ST. PAUL —
Republicans on the committee agreed. State Rep. Glenn Gruenhagen of Glencoe said the state's contribution to local operating levies hasn't kept pace with inflation. He said that's put many rural school districts further behind their counterparts in the Twin Cities metro area.
"My thought was to tie an inflation factor to that, which there isn't right now, to the operating referendum, so that you gradually close that gap over a period of time, rather than continue to see it widen, especially for the rural districts," Gruenhagen said.
But some legislators aren't as eager to tinker. State Rep. Carlos Mariani, DFL-St. Paul told the committee that he thinks the governor's proposal is sound and logical. Mariani compared the interconnected provisions of the plan to the legs of stool.
"If you pull one leg off of a stool, then the stool doesn't stand," he said. "So, I think whatever we do, Mr.
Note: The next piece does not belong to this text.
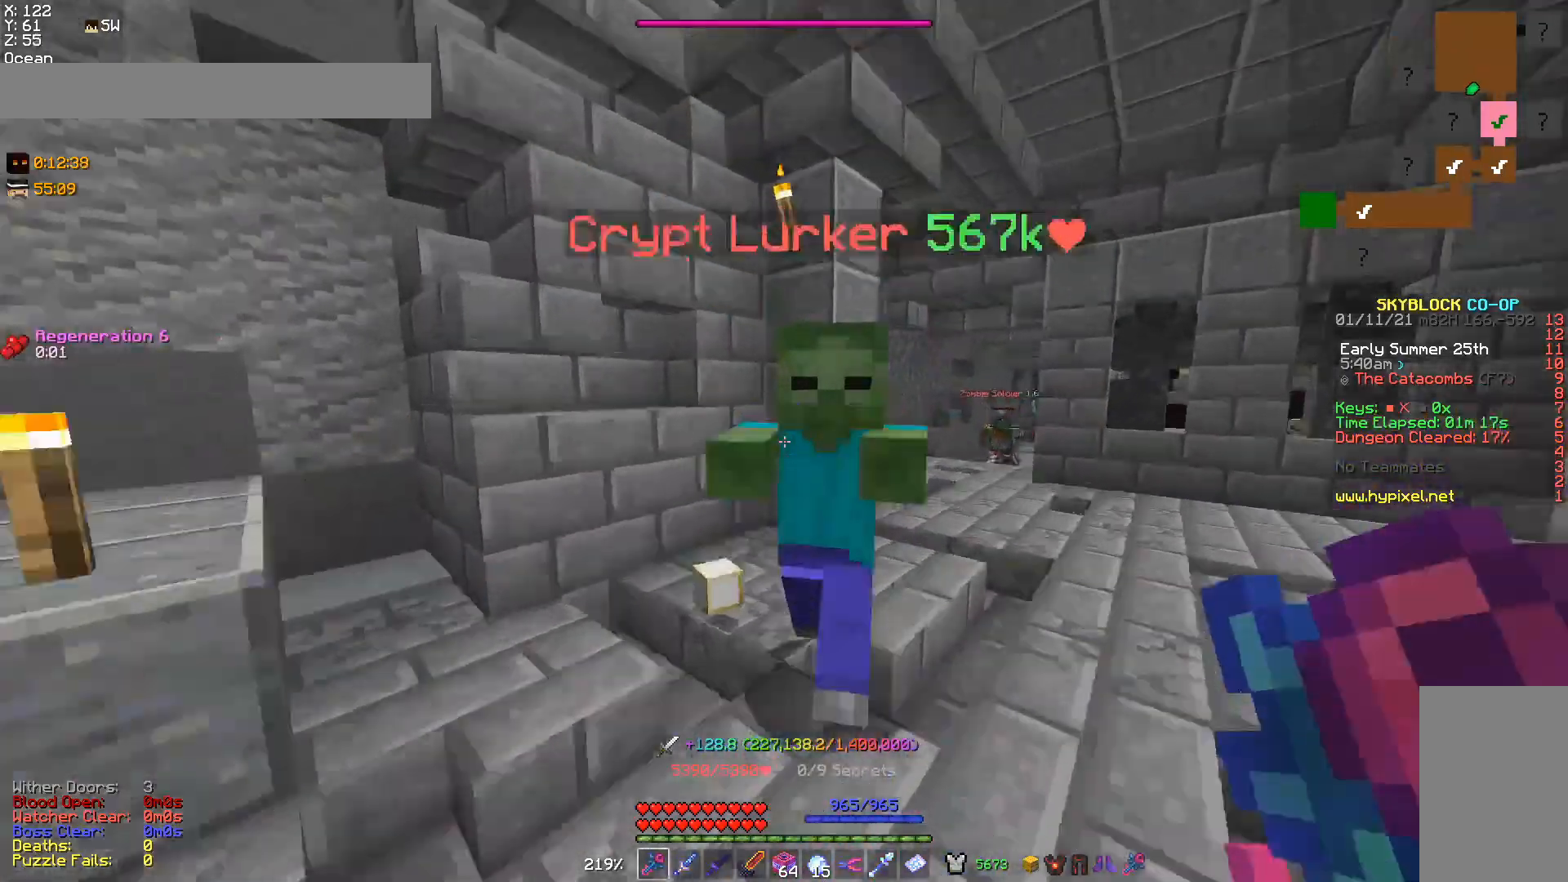
{"keys": ["w"], "mouse": [], "events": [[100, "mouse_left", "up"], [100, "w", "up"], [200, "mouse_left", "down"], [300, "mouse_left", "up"], [400, "d", "down"], [400, "w", "down"], [500, "d", "up"]]}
Chair, in terms of making adjustment to the governor's logic here, that we remember that there is a logic, and whatever adjustment we make we know we're going we have to put another leg on the stool, if you will."
Dayton also weighed in on the funding equity issue. He told reporters that legislators are welcome to make changes, but he cautioned that such changes will require them to spend more money.
"Equity is in the eyes of the beholder," the governor said. "Unless you have a lot of money to facilitate that change in formula, you get winners and losers, and the losers are unhappy. But if they can find a way to do it and do it successfully then more power to them."
Republicans have also criticized Dayton for leaving out $1.1 billion needed to deliver delayed payments to Minnesota school districts, money that previous budget deals held back.